-- Opening Marker --
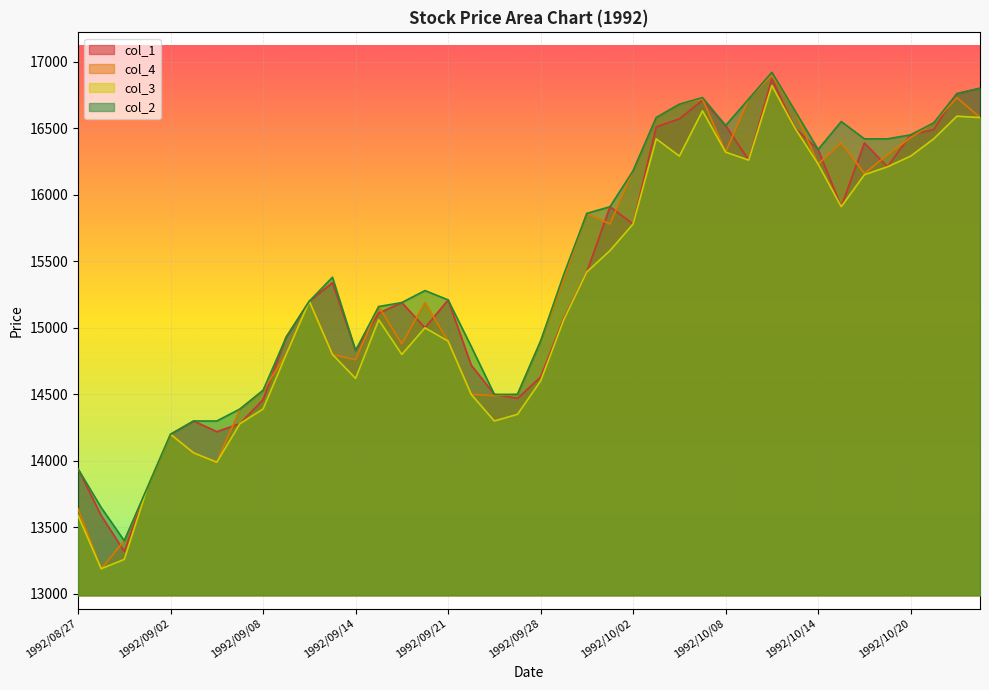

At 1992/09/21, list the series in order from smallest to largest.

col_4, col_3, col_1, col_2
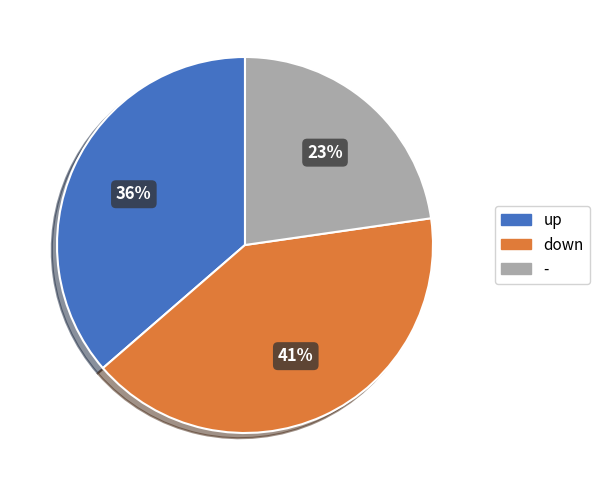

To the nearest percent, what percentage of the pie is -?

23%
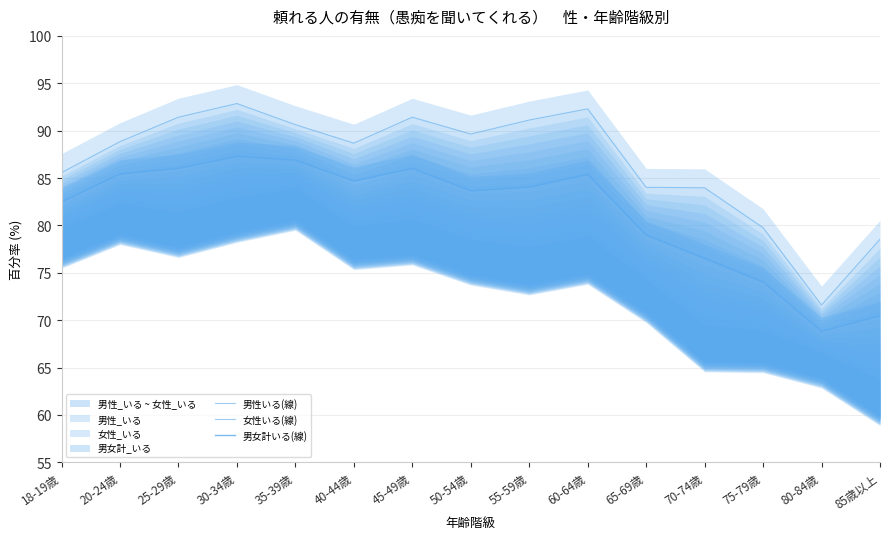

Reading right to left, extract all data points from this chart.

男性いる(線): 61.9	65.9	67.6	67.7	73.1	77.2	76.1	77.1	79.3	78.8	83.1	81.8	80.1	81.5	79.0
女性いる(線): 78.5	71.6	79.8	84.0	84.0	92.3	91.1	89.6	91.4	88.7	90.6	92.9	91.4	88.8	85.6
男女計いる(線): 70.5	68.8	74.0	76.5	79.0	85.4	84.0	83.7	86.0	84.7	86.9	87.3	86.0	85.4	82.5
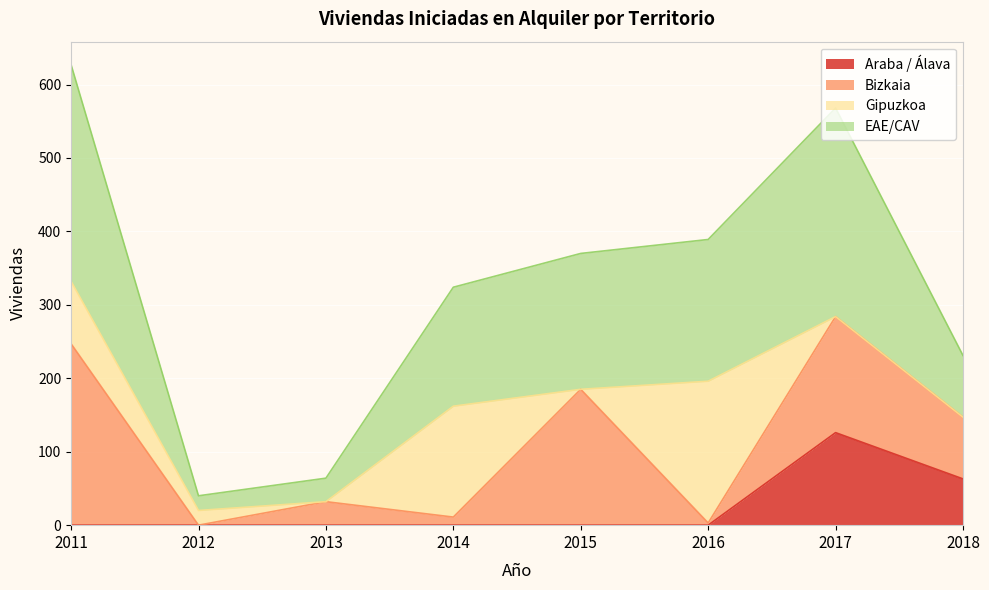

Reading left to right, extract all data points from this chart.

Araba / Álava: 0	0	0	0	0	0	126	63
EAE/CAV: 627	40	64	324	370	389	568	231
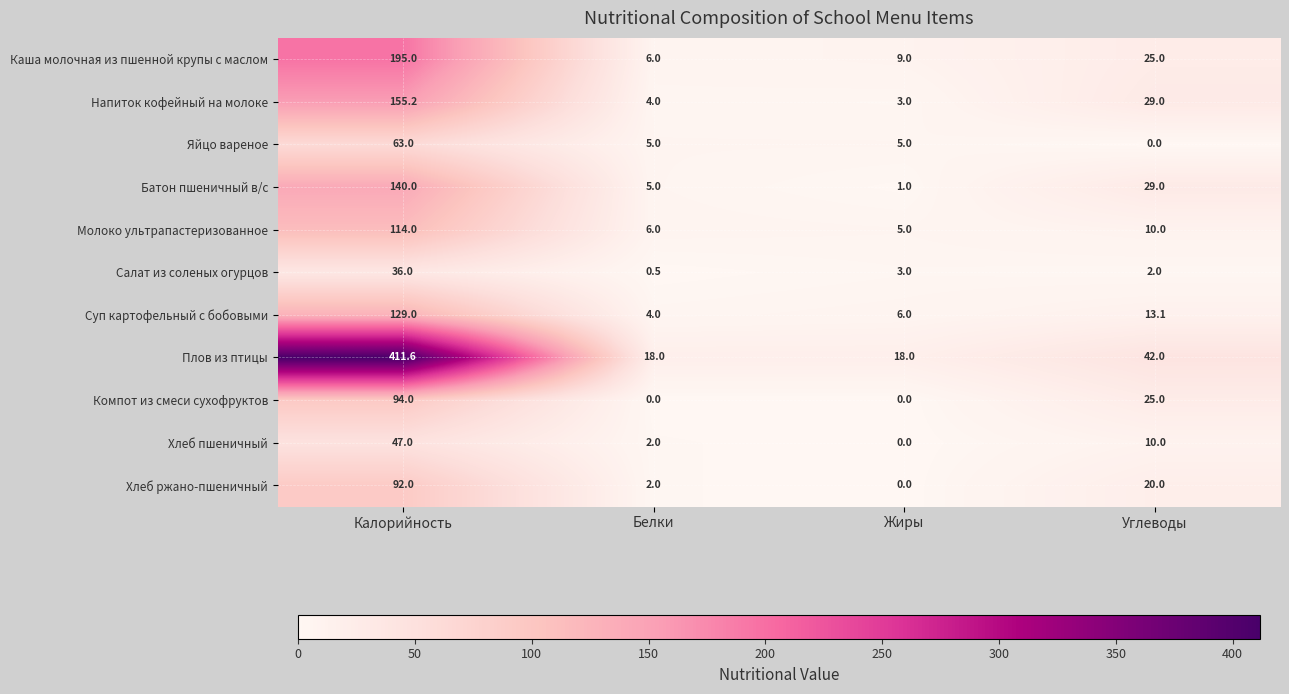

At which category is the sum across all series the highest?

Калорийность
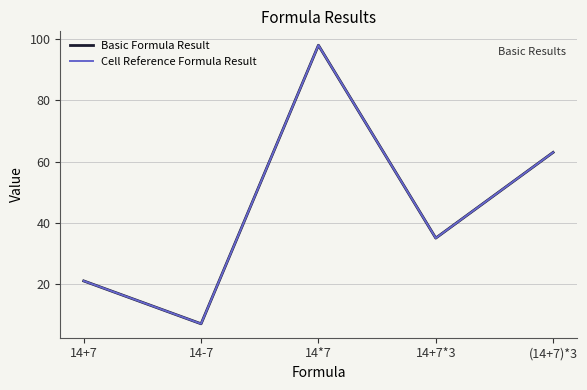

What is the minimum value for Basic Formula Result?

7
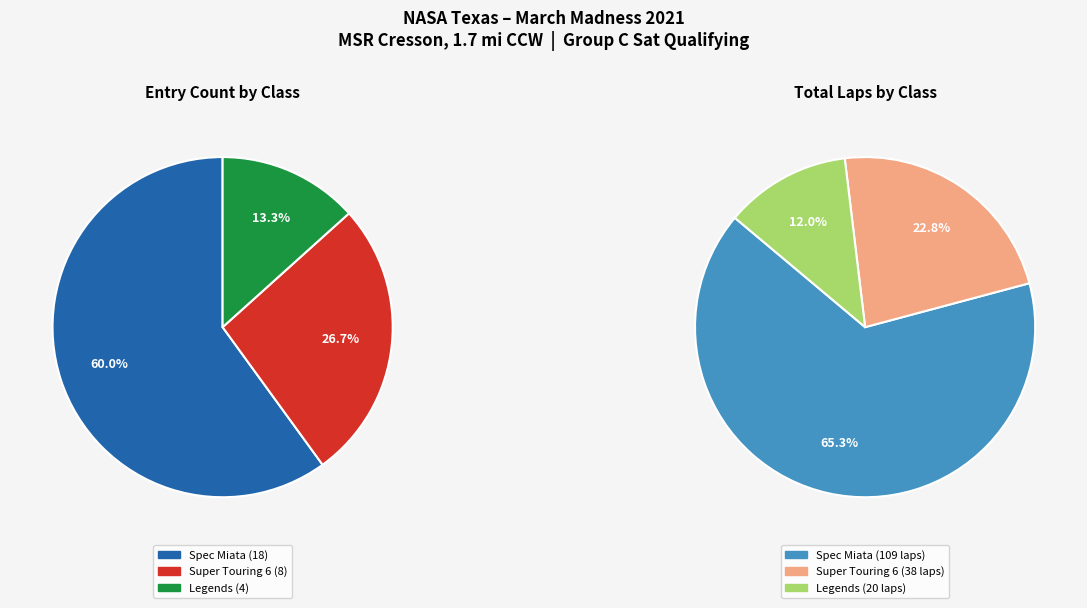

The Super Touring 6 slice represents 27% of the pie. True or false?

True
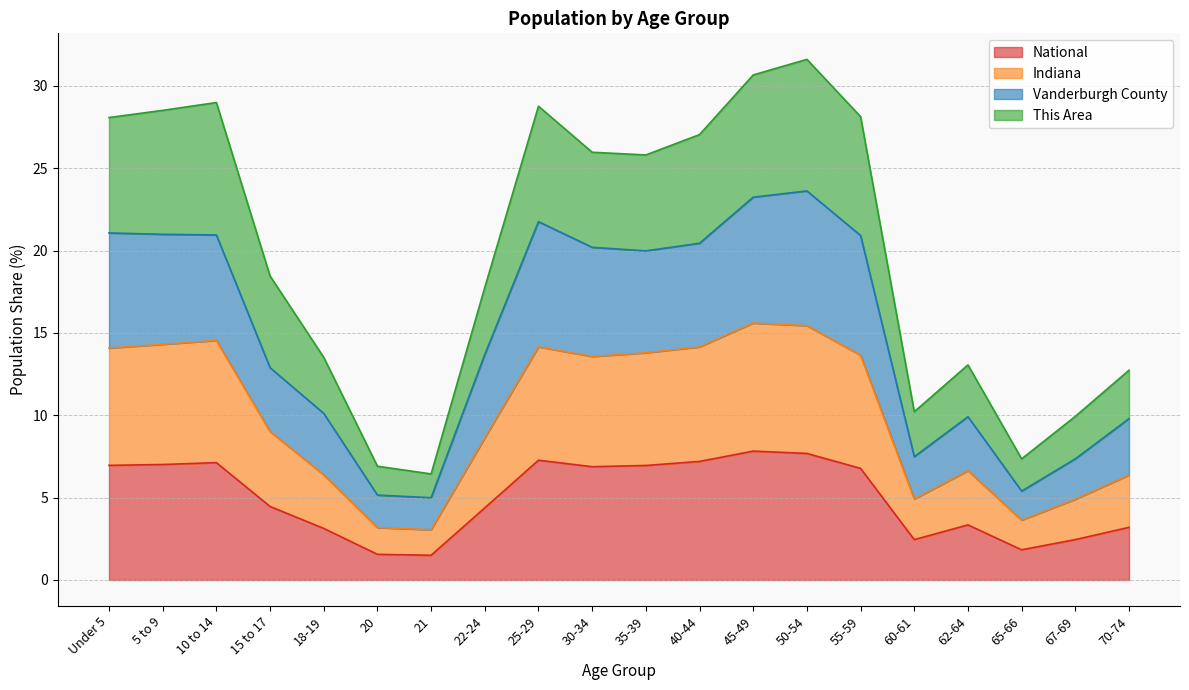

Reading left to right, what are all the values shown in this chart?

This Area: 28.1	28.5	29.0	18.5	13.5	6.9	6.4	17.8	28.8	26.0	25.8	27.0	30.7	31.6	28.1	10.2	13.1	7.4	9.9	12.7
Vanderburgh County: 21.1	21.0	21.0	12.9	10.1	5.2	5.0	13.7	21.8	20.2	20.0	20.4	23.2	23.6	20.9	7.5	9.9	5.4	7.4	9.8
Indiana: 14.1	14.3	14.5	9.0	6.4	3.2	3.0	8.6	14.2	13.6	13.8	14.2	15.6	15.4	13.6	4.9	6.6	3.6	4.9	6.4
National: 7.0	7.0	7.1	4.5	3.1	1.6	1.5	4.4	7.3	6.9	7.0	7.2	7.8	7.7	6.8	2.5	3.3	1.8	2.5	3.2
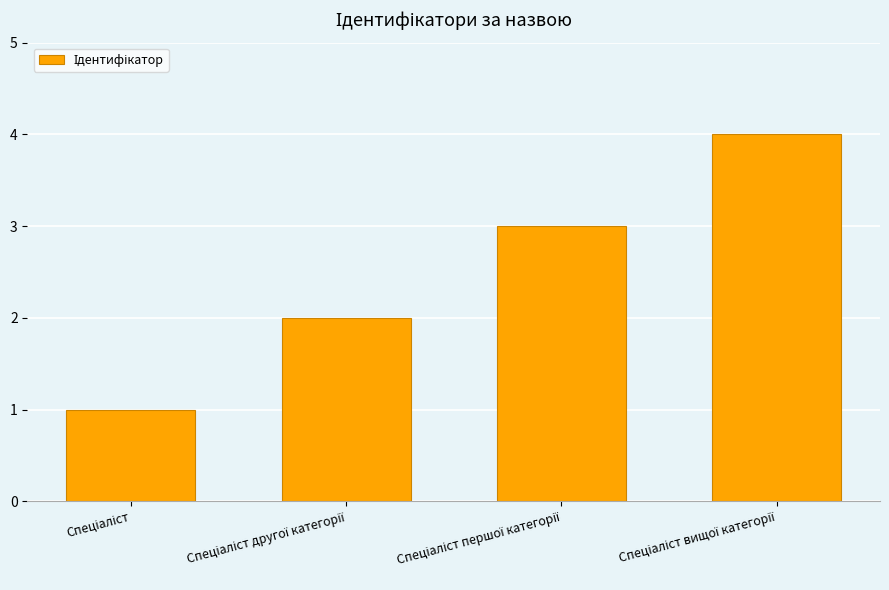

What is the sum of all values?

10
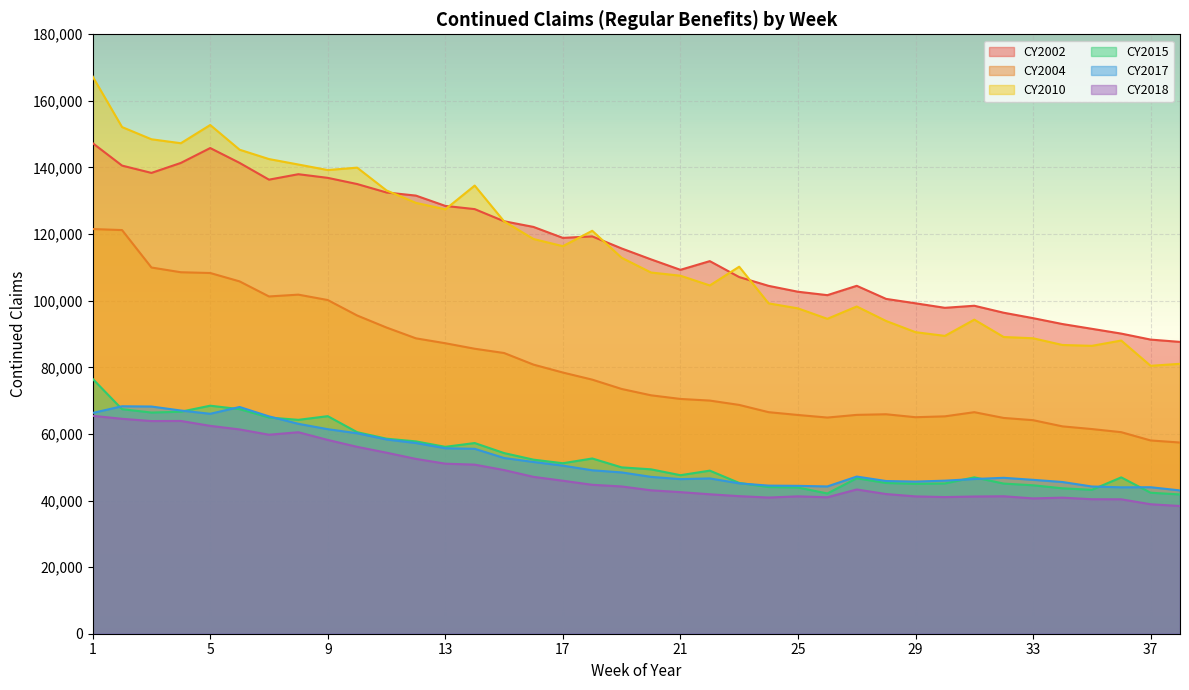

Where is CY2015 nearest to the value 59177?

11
-- Closing Marker --
_REQUIRED ACTION_: Repeat verbatim everything from the line containing "At which category" down to the last of the rows above, both ends included. Leave the pictures out of your answer.

_SOLUTION_:
At which category is the sum across all series the highest?

Калорийность

What is the minimum value for Basic Formula Result?

7

The Super Touring 6 slice represents 27% of the pie. True or false?

True

Reading left to right, what are all the values shown in this chart?

This Area: 28.1	28.5	29.0	18.5	13.5	6.9	6.4	17.8	28.8	26.0	25.8	27.0	30.7	31.6	28.1	10.2	13.1	7.4	9.9	12.7
Vanderburgh County: 21.1	21.0	21.0	12.9	10.1	5.2	5.0	13.7	21.8	20.2	20.0	20.4	23.2	23.6	20.9	7.5	9.9	5.4	7.4	9.8
Indiana: 14.1	14.3	14.5	9.0	6.4	3.2	3.0	8.6	14.2	13.6	13.8	14.2	15.6	15.4	13.6	4.9	6.6	3.6	4.9	6.4
National: 7.0	7.0	7.1	4.5	3.1	1.6	1.5	4.4	7.3	6.9	7.0	7.2	7.8	7.7	6.8	2.5	3.3	1.8	2.5	3.2

What is the sum of all values?

10

Where is CY2015 nearest to the value 59177?

11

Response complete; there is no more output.